> **REQUEST**
Could you arrange the rows below as a numbered list, skipping any blank lines and leaving the pictures out?

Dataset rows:
——
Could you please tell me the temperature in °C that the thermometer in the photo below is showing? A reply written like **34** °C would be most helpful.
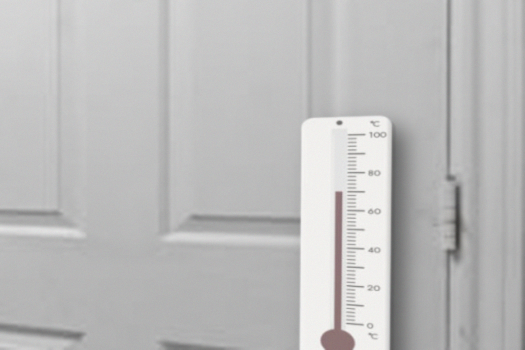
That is **70** °C
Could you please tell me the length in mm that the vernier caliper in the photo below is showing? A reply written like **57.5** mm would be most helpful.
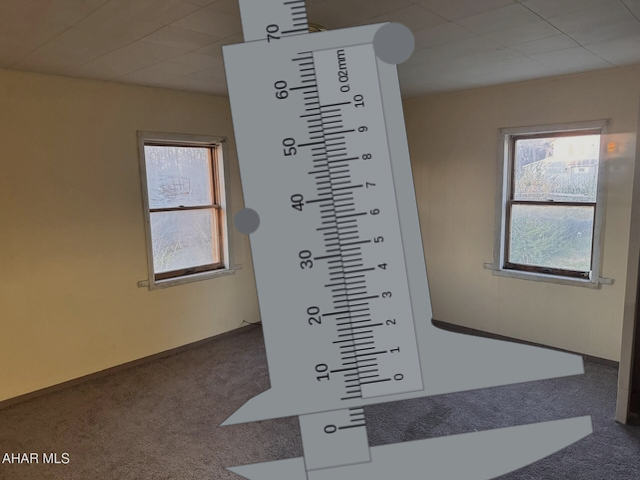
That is **7.2** mm
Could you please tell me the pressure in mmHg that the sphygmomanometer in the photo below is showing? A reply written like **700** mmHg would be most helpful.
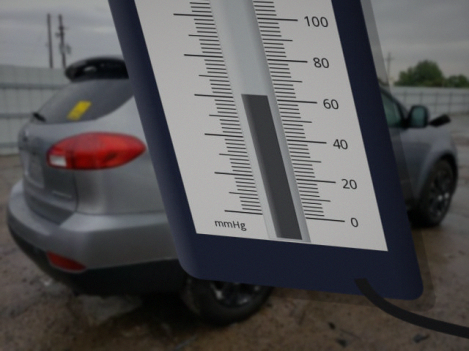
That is **62** mmHg
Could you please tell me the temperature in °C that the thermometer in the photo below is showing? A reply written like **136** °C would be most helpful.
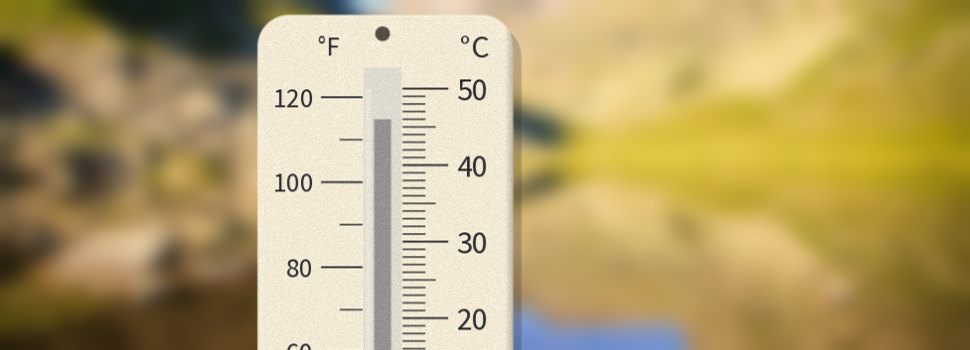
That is **46** °C
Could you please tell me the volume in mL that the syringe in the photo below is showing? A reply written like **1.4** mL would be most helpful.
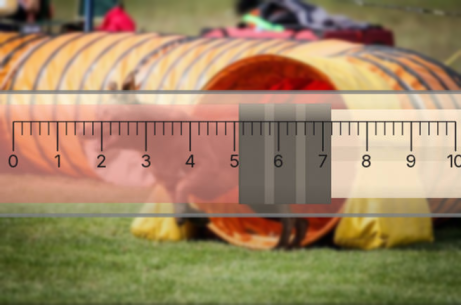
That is **5.1** mL
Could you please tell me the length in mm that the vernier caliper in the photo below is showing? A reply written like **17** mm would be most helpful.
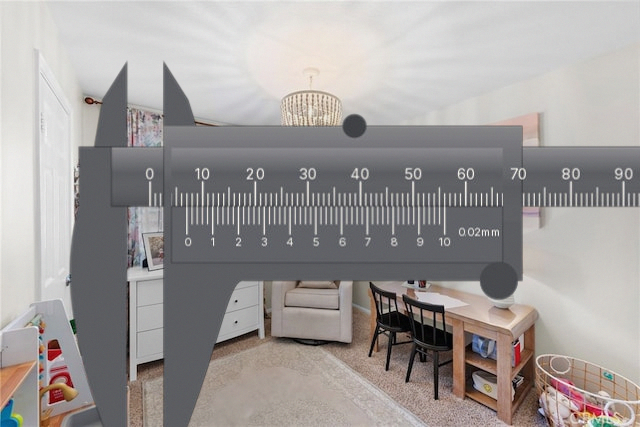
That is **7.0** mm
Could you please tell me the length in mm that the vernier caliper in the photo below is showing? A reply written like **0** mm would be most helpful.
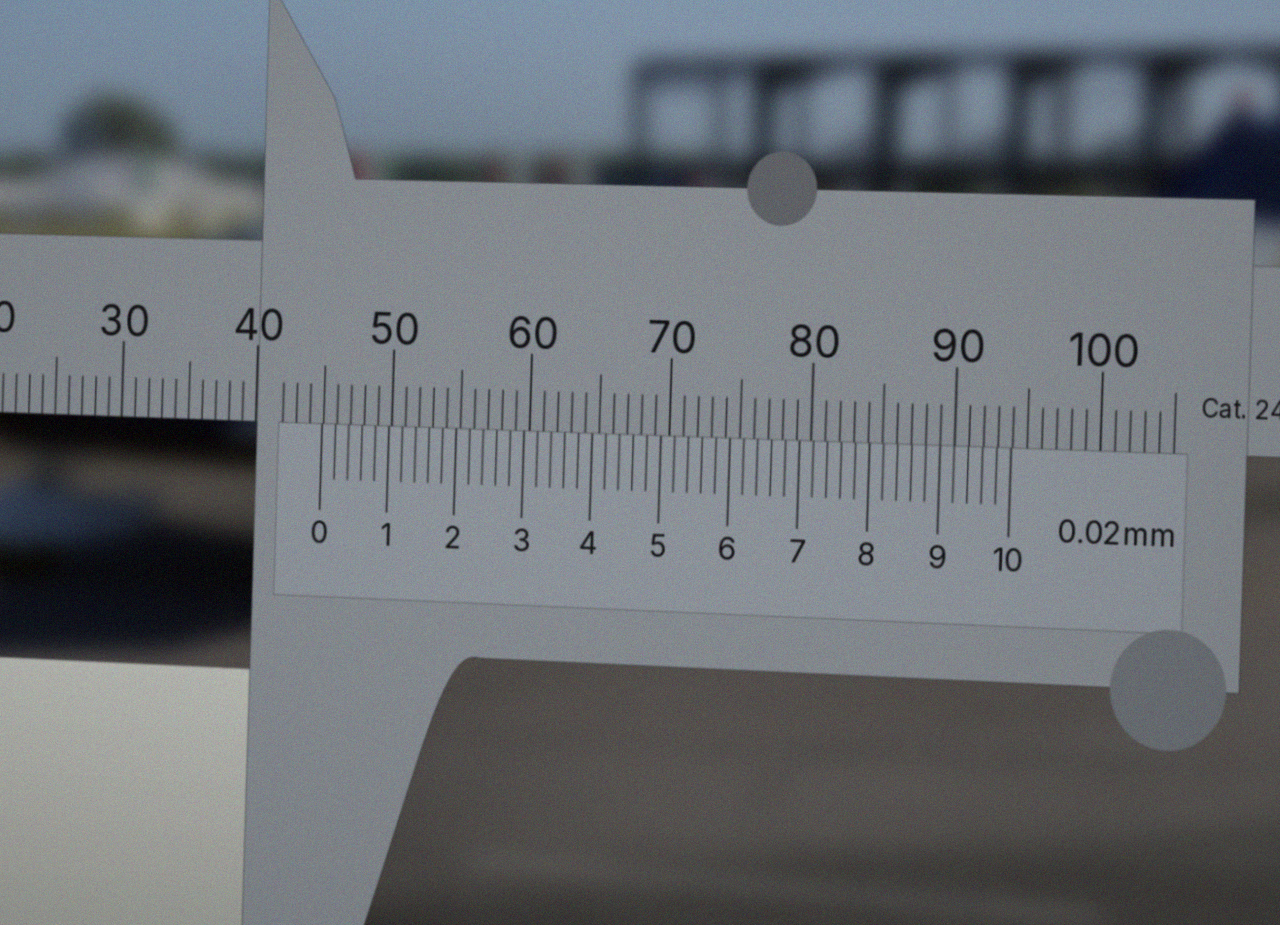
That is **44.9** mm
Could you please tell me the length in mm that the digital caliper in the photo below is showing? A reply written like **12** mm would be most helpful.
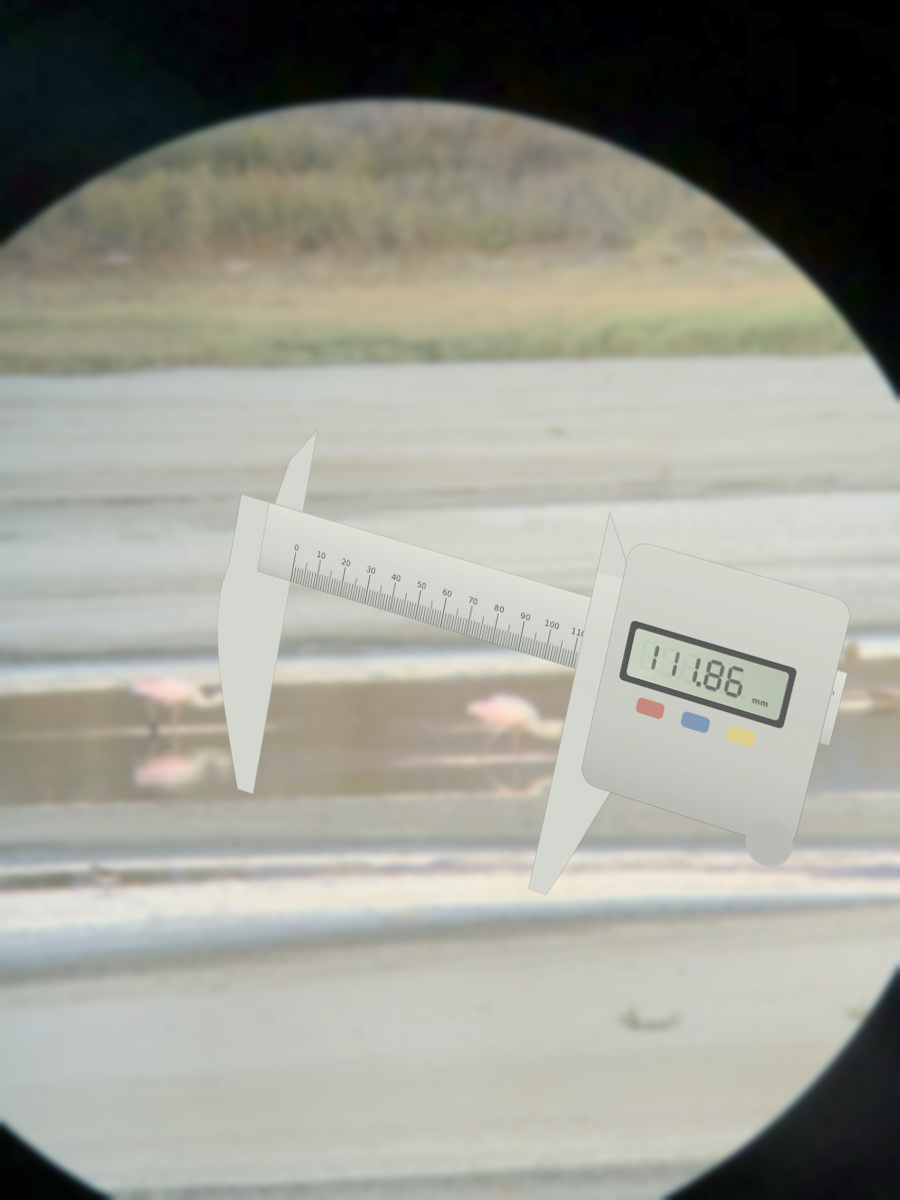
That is **111.86** mm
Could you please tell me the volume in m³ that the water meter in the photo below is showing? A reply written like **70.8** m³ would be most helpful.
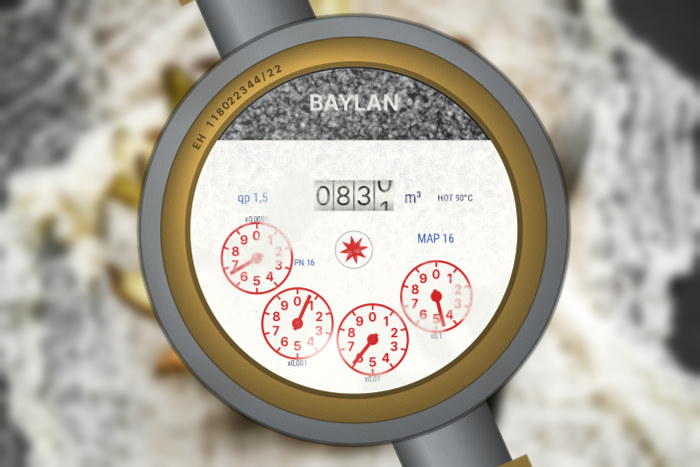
——
> **WRITTEN RESPONSE**
1. Could you please tell me the temperature in °C that the thermometer in the photo below is showing? A reply written like **34** °C would be most helpful.
2. That is **70** °C
3. Could you please tell me the length in mm that the vernier caliper in the photo below is showing? A reply written like **57.5** mm would be most helpful.
4. That is **7.2** mm
5. Could you please tell me the pressure in mmHg that the sphygmomanometer in the photo below is showing? A reply written like **700** mmHg would be most helpful.
6. That is **62** mmHg
7. Could you please tell me the temperature in °C that the thermometer in the photo below is showing? A reply written like **136** °C would be most helpful.
8. That is **46** °C
9. Could you please tell me the volume in mL that the syringe in the photo below is showing? A reply written like **1.4** mL would be most helpful.
10. That is **5.1** mL
11. Could you please tell me the length in mm that the vernier caliper in the photo below is showing? A reply written like **17** mm would be most helpful.
12. That is **7.0** mm
13. Could you please tell me the length in mm that the vernier caliper in the photo below is showing? A reply written like **0** mm would be most helpful.
14. That is **44.9** mm
15. Could you please tell me the length in mm that the digital caliper in the photo below is showing? A reply written like **12** mm would be most helpful.
16. That is **111.86** mm
17. Could you please tell me the volume in m³ that the water meter in the photo below is showing? A reply written like **70.8** m³ would be most helpful.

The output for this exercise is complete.